Een honingbijenvolk bestaat in de zomer uit een koningin, werksters en darren. Veel mensen denken dat de koningin het hele volk aanstuurt. Dat is niet helemaal waar. De koningin legt continu eitjes waaruit het hele bijenvolk voortkomt en is daarmee wel de stamhouder van het volk. Uit een bevrucht eitje komt een werkster: een vrouwtjesbij, voort. Werksters zijn de echte drijvende kracht van een bijenvolk.
Werksters poetsen en bewaken het nest, ze houden de temperatuur erin op orde, voeren de larven, verzorgen de koningin, ze produceren was en bouwen daarvan de raten en ze halen nectar, stuifmeel en water. Het zijn de werksters die bepalen wanneer er een nieuwe koningin komt en of er in een cel een werkster of dar zal opgroeien. Is een eitje onbevrucht, dan ontstaat daaruit een dar: een mannetjesbij. Darren zijn er alleen om een koningin te bevruchten. Ze werken verder niet en worden gevoerd door de werksters. Op mooie dagen vliegen ze uit naar de zogenaamde "darrenverzamelplaatsen". Daar wachten ze op de komst van een koningin die deze plaatsen feilloos weet te vinden.

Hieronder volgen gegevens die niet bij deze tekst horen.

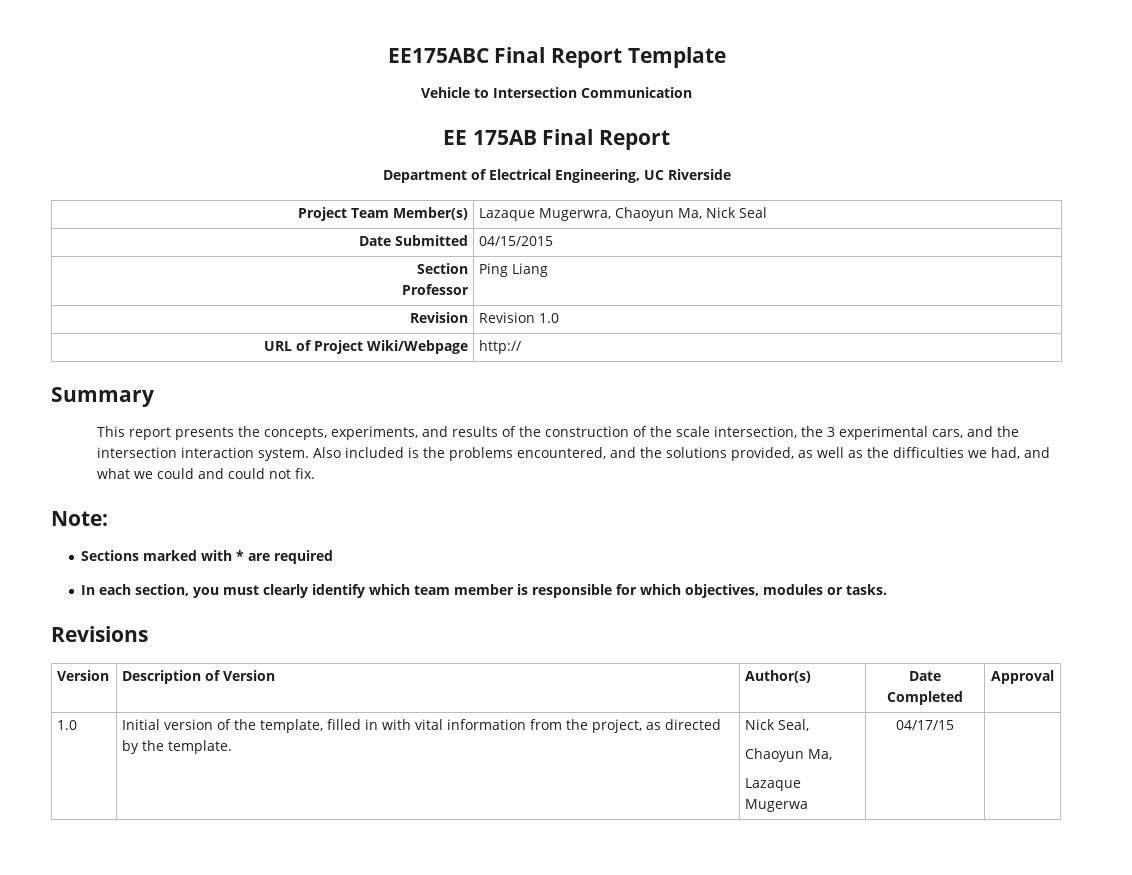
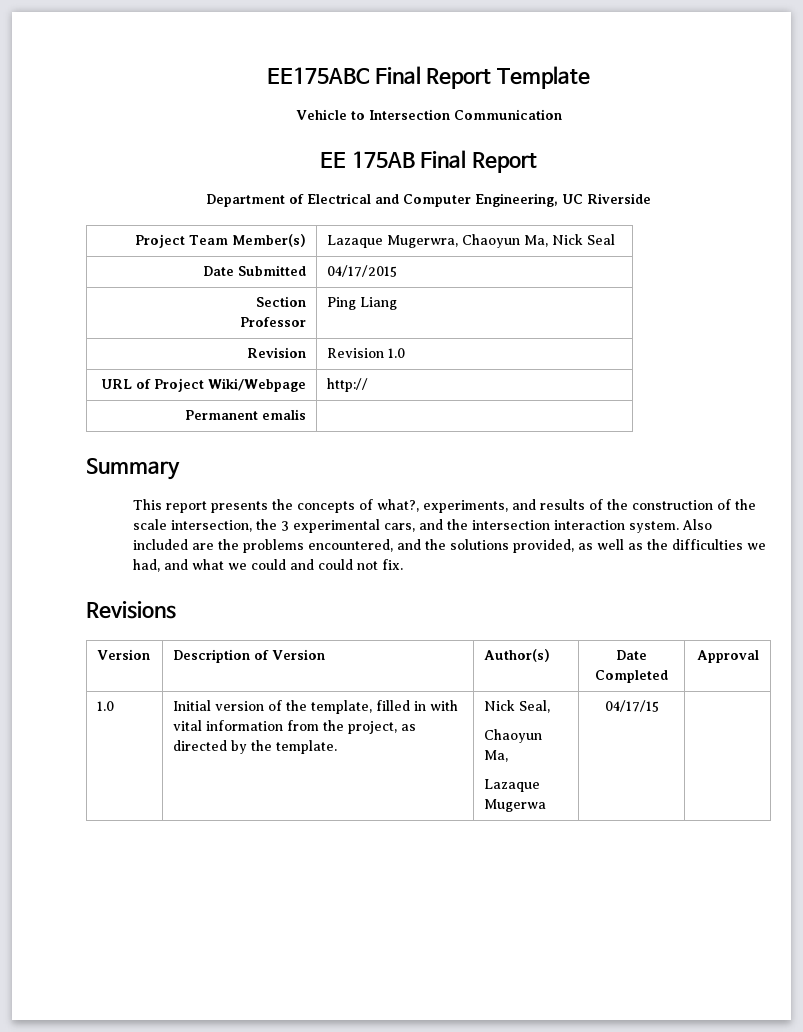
(551, 174) none -> [375,194,471,207] and Computer
[479,236,554,246] 04/15/2015 -> [327,265,398,277] 04/17/2015
(522, 347) none -> [184,409,306,420] // Permanent emalis |
[263,427,327,440] concepts, -> [297,499,420,513] concepts of what?,
[407,447,419,458] is -> [192,543,215,550] are
[51,511,108,526] [81,550,334,564] [81,584,888,598] // Note: // Sections marked with * are required // In each section, you must clearly identify which team member is responsible for which objectives, modules or tasks. -> (404, 564) none

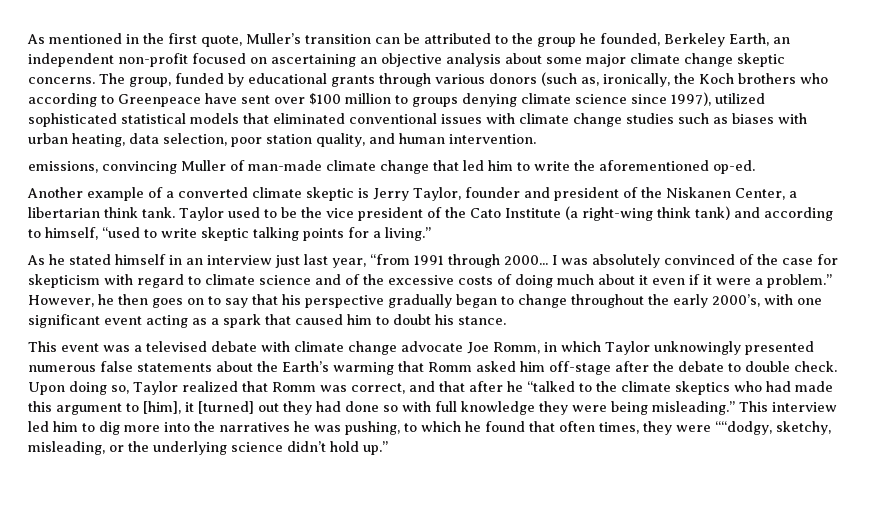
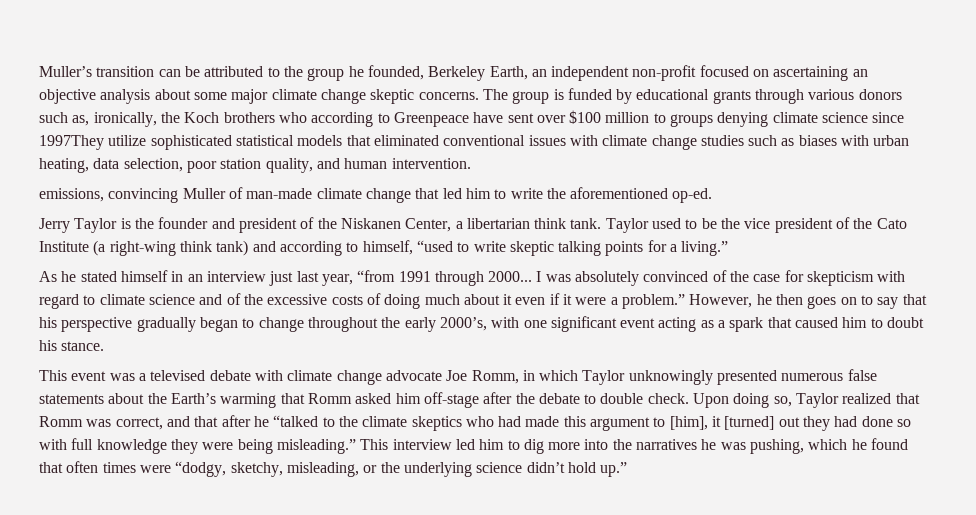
[27,33,242,47] As mentioned in the first quote, -> (39, 71) none
[129,77,171,87] group, -> [512,89,564,104] group is
[541,72,577,86] (such -> [39,112,68,123] such
[671,92,765,106] 1997), utilized -> [39,135,147,150] 1997They utilize
[27,187,461,201] Another example of a converted climate skeptic is Jerry Taylor, -> [39,218,154,233] Jerry Taylor is the
[404,423,417,432] to -> (805, 446) none
[599,421,772,435] times, they were ““dodgy, -> [102,461,227,477] times were “dodgy,

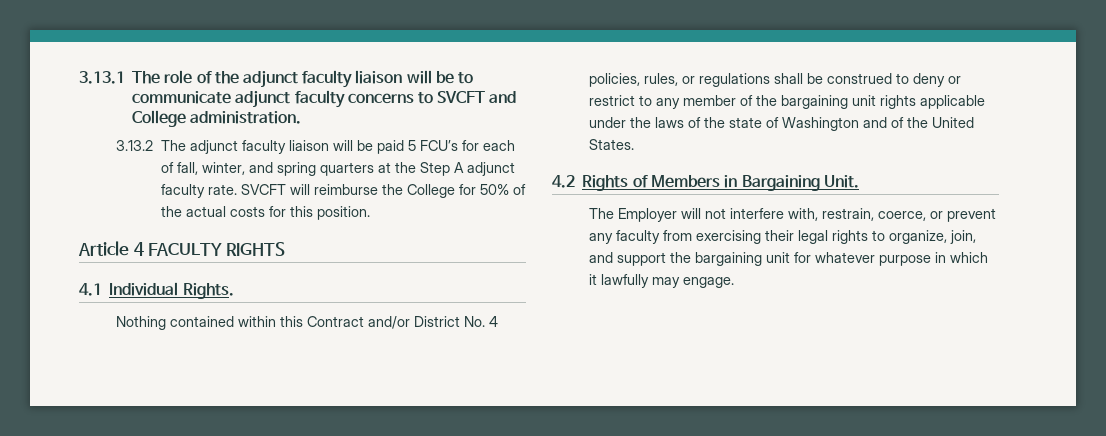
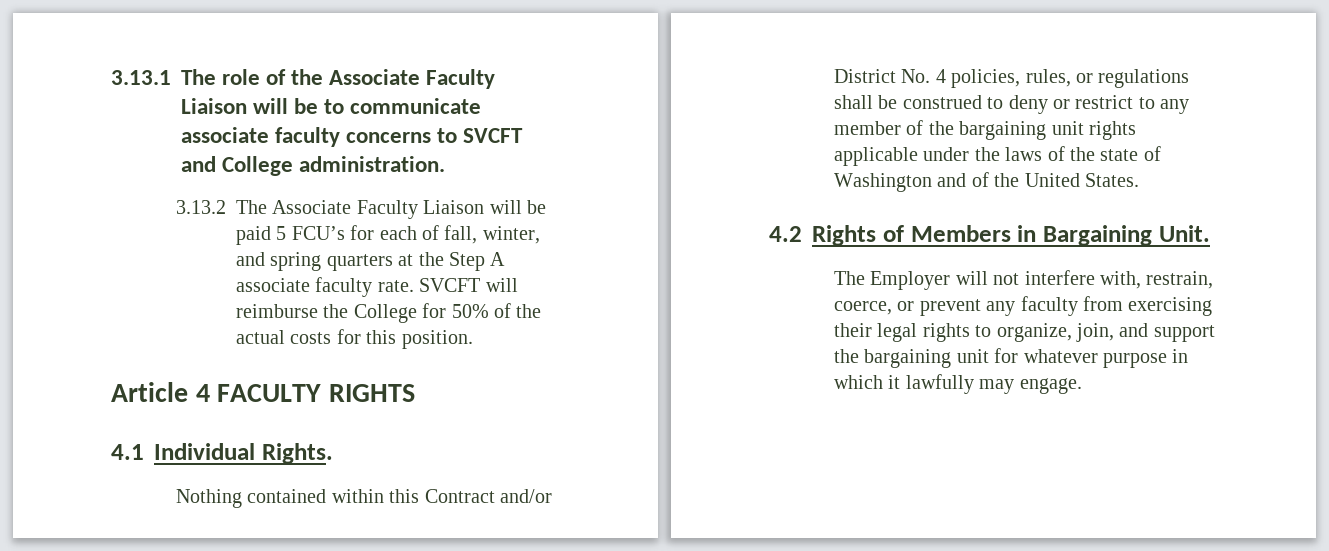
[242,70,403,88] adjunct faculty liaison -> [329,69,496,89] [181,98,247,114] Associate Faculty Liaison
[235,90,291,108] adjunct -> [181,127,269,143] associate
[189,140,329,154] adjunct faculty liaison -> [272,200,485,219] Associate Faculty Liaison
[466,162,515,176] adjunct -> [236,278,311,292] associate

Darren verliezen bij de paring hun geslachtsorgaan en sterven daardoor. Wanneer ze nog leven als de paartijd voorbij is zullen de werksters ze vrijwel allemaal doden. In de winter bevinden zich dus geen darren in een bijenvolk. De koningin ontstaat uit een bevrucht eitje dat in een extra grote cel gelegd wordt. De werksters voeren de larve die hieruit komt met de bijzonder voedzame koninginnegelei. Het zijn de speciale behuizing en voeding die de werksters een larve geven, waardoor een larve uitgroeit tot koningin.